**課題:**
(a) 原文によると、喫煙は何を著しく悪化させますか。
(b) 原文の「また、狭心症は高齢の方に多い」から「かけてみていただきたいです。」までを、一字も変えずに書き写してください。
(c) 次の(i)〜(iii)が原文の内容と合っているか、それぞれ「はい」か「いいえ」で答えてください。判断の根拠となる原文の言葉もそのまま引用してください。
(i) 狭心症は高齢の方に多い病気である。
(ii) 塩分の取りすぎは低血圧を招く。
(iii) 本人が大丈夫と言っているなら、家族が受診を促す必要はない。

**原文:**
* * * * * * * * *

そのほか、狭心症の悪化を防ぐためには生活習慣の改善も大事です。特に、塩分の取りすぎや喫煙は心臓にとってよくありません。塩分の取りすぎは高血圧を助長したり心臓に負担をかけたりし、喫煙は動脈硬化を著しく悪化させます。そのため、塩分の制限と禁煙が必要となります。

心臓の病気は突然悪化して死に至ることもあるため、少しでも気になる症状があれば検査を受けることが大事です。検査で何も異常がなければ、不安な気持ちも晴れて安心でき、生活の質の向上にもつながります。そのため、ご自身やご家族が胸の痛みや苦しさを感じている場合は、早めに受診していただければと思います。

また、狭心症は高齢の方に多い病気です。高齢の方の中には、少し具合が悪くても受診せずに我慢してしまう方もいます。ご本人が「大丈夫」と言っていても、実は狭心症を発症していたというケースもあるため、ご家族が異変に気付いて受診を促すことも大事だと思います。たとえば、歩くスピードが以前と比べて遅くなったり、階段を上るときに何度も休むことがあったりするなどの変化にご家族が気付いたときには、「一度病院に行ってみない?」と声をかけてみていただきたいです。

* * * * * * * * *

**抽出情報:**

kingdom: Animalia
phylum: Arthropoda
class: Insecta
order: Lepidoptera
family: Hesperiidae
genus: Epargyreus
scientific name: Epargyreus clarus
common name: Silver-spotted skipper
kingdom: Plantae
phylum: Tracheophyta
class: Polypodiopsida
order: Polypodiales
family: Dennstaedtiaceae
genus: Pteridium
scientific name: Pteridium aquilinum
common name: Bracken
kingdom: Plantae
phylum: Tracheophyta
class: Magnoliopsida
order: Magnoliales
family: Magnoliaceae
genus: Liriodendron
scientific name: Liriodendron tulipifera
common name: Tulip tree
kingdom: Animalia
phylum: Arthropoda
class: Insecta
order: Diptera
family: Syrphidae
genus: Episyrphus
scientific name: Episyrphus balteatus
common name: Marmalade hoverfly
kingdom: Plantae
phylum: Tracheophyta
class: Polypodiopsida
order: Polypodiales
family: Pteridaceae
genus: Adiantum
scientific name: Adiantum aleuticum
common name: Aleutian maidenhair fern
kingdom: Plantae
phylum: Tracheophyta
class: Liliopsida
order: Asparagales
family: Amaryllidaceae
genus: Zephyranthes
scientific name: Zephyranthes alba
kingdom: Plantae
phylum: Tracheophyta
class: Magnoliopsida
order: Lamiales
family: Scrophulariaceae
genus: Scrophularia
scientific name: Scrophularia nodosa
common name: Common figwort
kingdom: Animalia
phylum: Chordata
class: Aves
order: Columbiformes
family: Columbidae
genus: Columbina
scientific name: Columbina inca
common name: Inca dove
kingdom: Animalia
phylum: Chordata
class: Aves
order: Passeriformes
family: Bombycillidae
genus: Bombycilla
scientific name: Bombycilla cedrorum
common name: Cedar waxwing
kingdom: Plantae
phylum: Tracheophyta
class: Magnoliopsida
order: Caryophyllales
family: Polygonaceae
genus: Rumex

* * * * * * * * *

**解答一覧:**
(a) 動脈硬化です。

(b)
また、狭心症は高齢の方に多い病気です。高齢の方の中には、少し具合が悪くても受診せずに我慢してしまう方もいます。ご本人が「大丈夫」と言っていても、実は狭心症を発症していたというケースもあるため、ご家族が異変に気付いて受診を促すことも大事だと思います。たとえば、歩くスピードが以前と比べて遅くなったり、階段を上るときに何度も休むことがあったりするなどの変化にご家族が気付いたときには、「一度病院に行ってみない?」と声をかけてみていただきたいです。

(c)
(i) はい。「狭心症は高齢の方に多い病気です」
(ii) いいえ。「塩分の取りすぎは高血圧を助長したり心臓に負担をかけたりし」
(iii) いいえ。「ご家族が異変に気付いて受診を促すことも大事だと思います」